Kurume is exactly 30 minutes by train from Fukuoka and has about 250,000 residents. It’s a pleasant city with three large parks, two major concert halls, an art gallery and a large river snaking around the North end of town. Pleasant, that is, on the surface. The rest of the story isn’t pretty at all.
It’s the West Japan headquarters for several mafia groups that are constantly recruiting young people. There’s a whole section of town near the expressway onramp for seedy hourly hotels they call “love hotels,” and the red light district just behind the city hall stretches for blocks.

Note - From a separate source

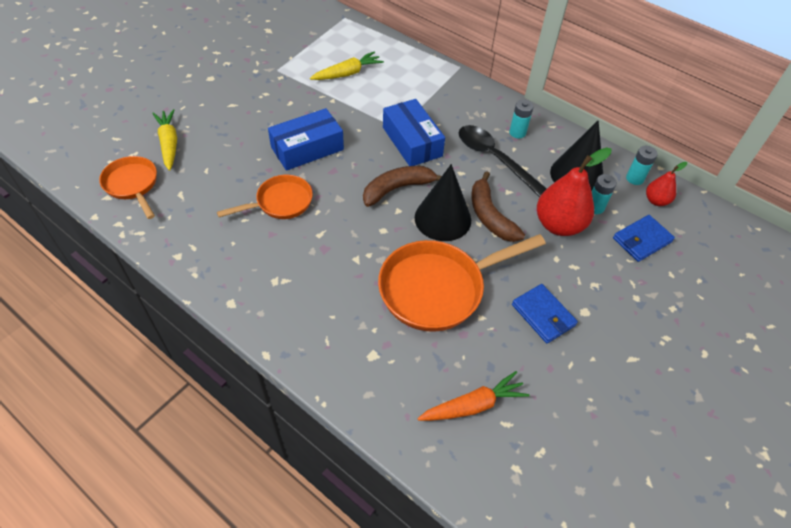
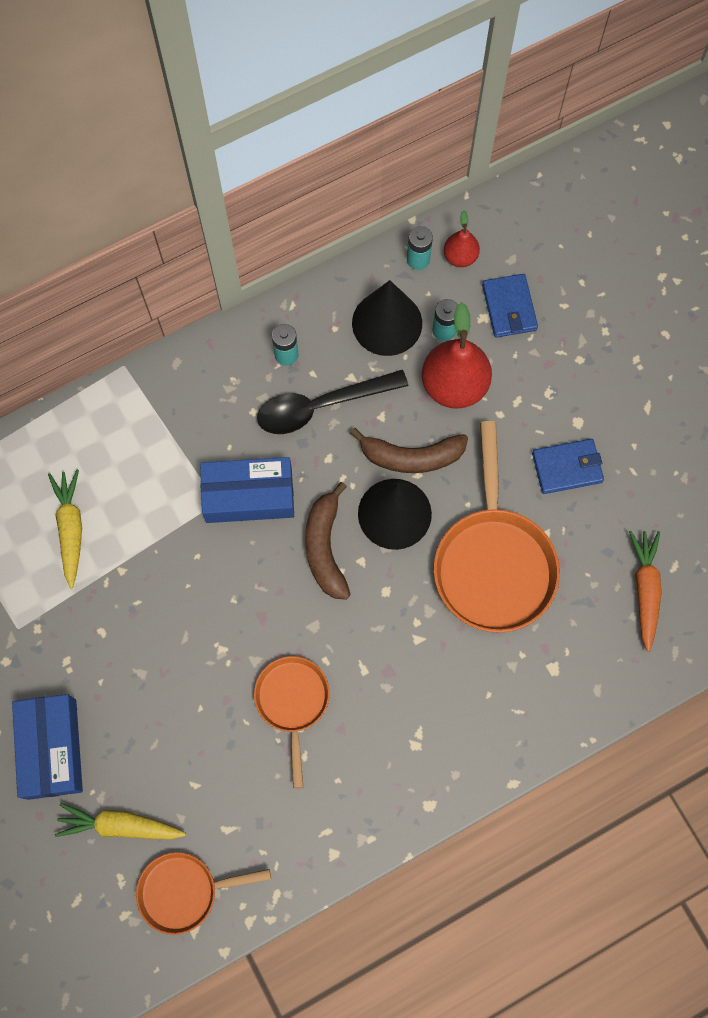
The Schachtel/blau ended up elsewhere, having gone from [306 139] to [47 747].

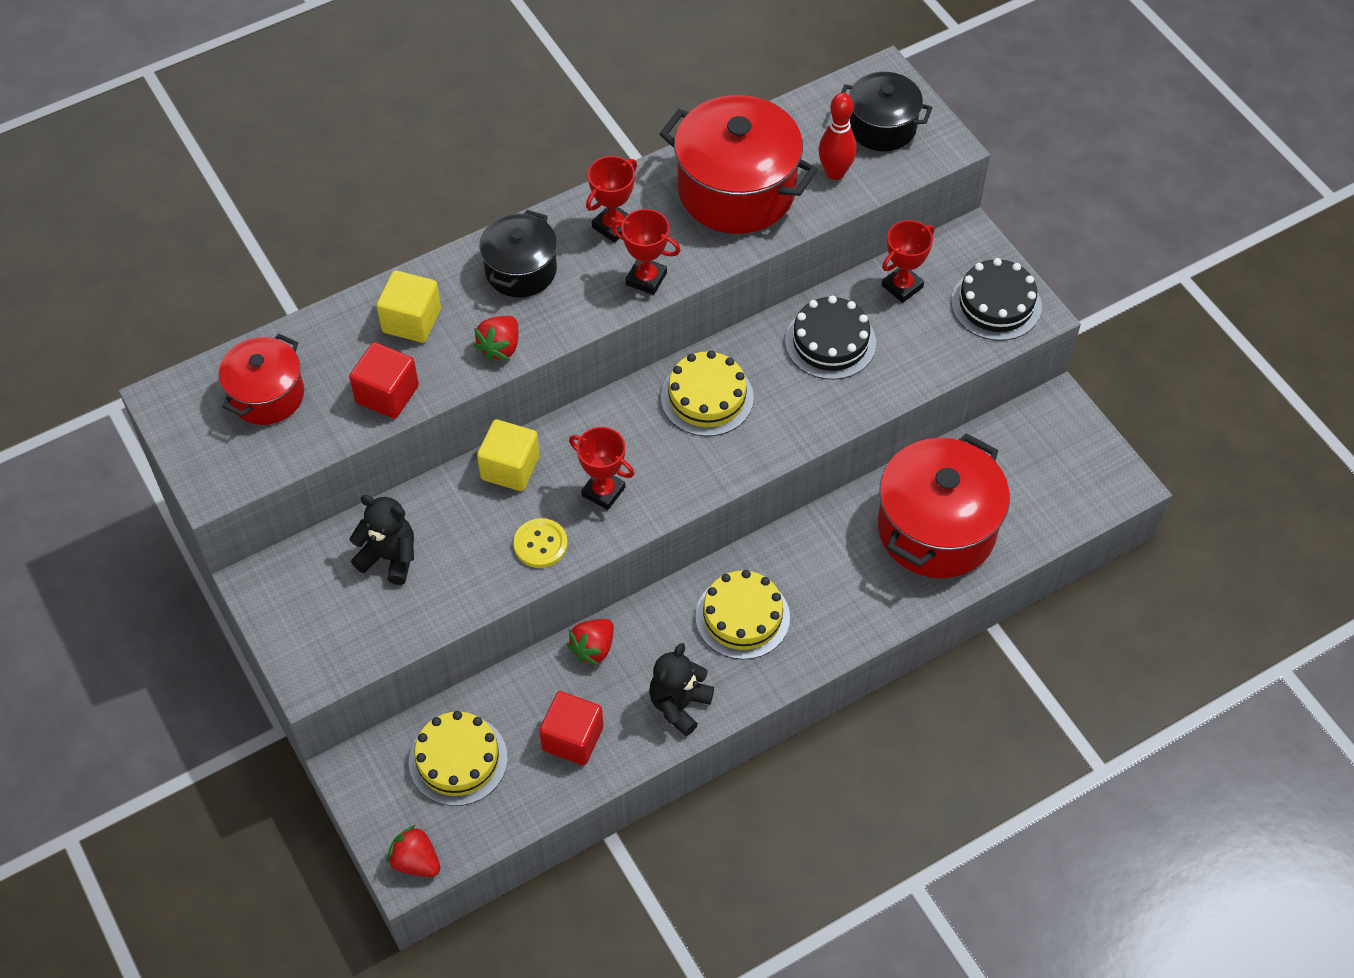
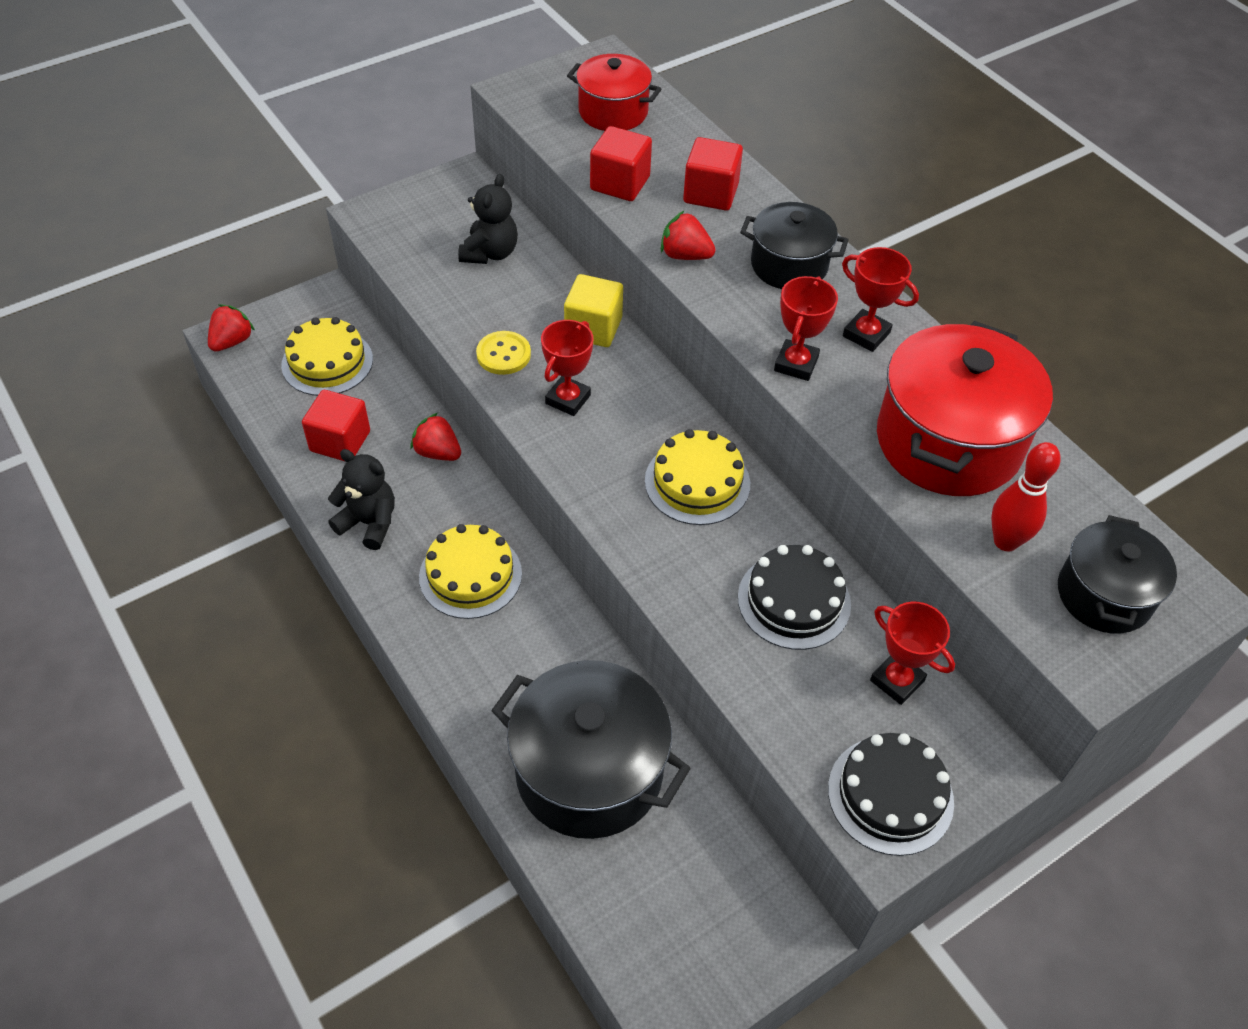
What was the Kubus/gelb at [409 306] turned into the Kubus/rot at [713 174].
What was the Kochtopf/rot at [944 505] turned into the Kochtopf/schwarz at [591 749].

Kurume is flanked on all four compass points by a significant Buddhist temple or Shinto shrine. The shrine on the mountain to the East was built in the 5th century, and rebuilt in 1600. To the north is the temple for the river god. It is the head temple for all the water deities in Japan. The view to the South of town is dominated by a big white statue of the “Kannon” deity. It’s a woman holding a baby – the symbol of an ancient religion that has its roots in the 10th chapter of Genesis – and is 62 meters tall. (That’s 203 feet!) . And the temple to the West is so big the town is named after it; “Daizenji” – the great temple of Zen. The middle of town has a row of about 15 temples called, not so originally, “Temple Town”, and just in case there might be a crack in the spiritual bondage, there is a small alter with a stone idol on the street corner for every 50 homes or so.
That’s on the outside. Inside most homes there are two shrines. One Buddhist to worship the ancestors, and one Shinto. Then there are the protection cards that the priests have inserted a “spirit” into. People buy these at the temple, put them in their cars, and tie them to their children’s school bags, so everyone has at least three or four of them on their person at all times.
In the midst of all this spiritual bondage, there are only four evangelical churches that average about 40 members each. Do the math. Thinking generously, that makes just barely 1/10 of 1% of the population Christian, or one in every 1000 people a born again believer.
It’s in this environment that Kurume Bible Church struggles to let its light shine. We are a small church with the same doctrine, and most of the same practices as a small independent country church in the US. We have hand-built a small three story structure with a sanctuary that seats 60, and there are usually about 30 adults in the morning service.
Satan is powerful here, but God is more powerful, and we see small indications of His victory in the believers’ lives nearly every week, but the progress is slow. We rejoice when we have a year with two or three decisions for Christ. If only we could see our Great God break through the barriers and chains that have the people bound, and those two or three decisions would increase to monthly or even weekly! If only we could see the miracle of our Risen Lord working to change the hearts and lives of the believers in a big way, instead of small!
We need you to get involved in order for this to happen. We have just a few people in the US who have agreed to pray for us on a regular basis, but God is already working in ways we could never have dared imagine just a few short weeks ago. Just think what great things could happen if you were to join us, and commit to pray for the church, and perhaps choose one member or family to lift up in prayer on a daily basis! There would be Japanese people in heaven walk up to you and say “Were it not for you, I wouldn’t be here. Thank you.” Will you join us?